INSTRUCTIONS FOR THE TASK: The expected output is every record below, transcribed exactly, with the pictures left out.

Extracted data entries
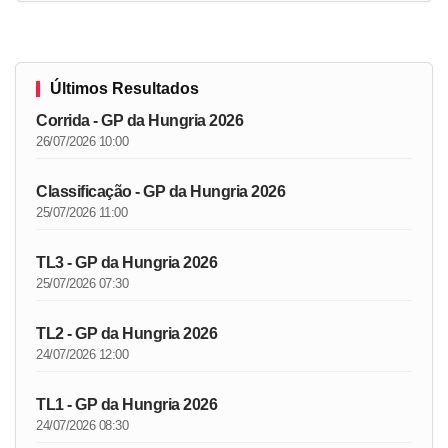
Últimos Resultados
Corrida - GP da Hungria 2026
26/07/2026 10:00
Classificação - GP da Hungria 2026
25/07/2026 11:00
TL3 - GP da Hungria 2026
25/07/2026 07:30
TL2 - GP da Hungria 2026
24/07/2026 12:00
TL1 - GP da Hungria 2026
24/07/2026 08:30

TASK RESULT:
Últimos Resultados
Corrida - GP da Hungria 2026
26/07/2026 10:00
Classificação - GP da Hungria 2026
25/07/2026 11:00
TL3 - GP da Hungria 2026
25/07/2026 07:30
TL2 - GP da Hungria 2026
24/07/2026 12:00
TL1 - GP da Hungria 2026
24/07/2026 08:30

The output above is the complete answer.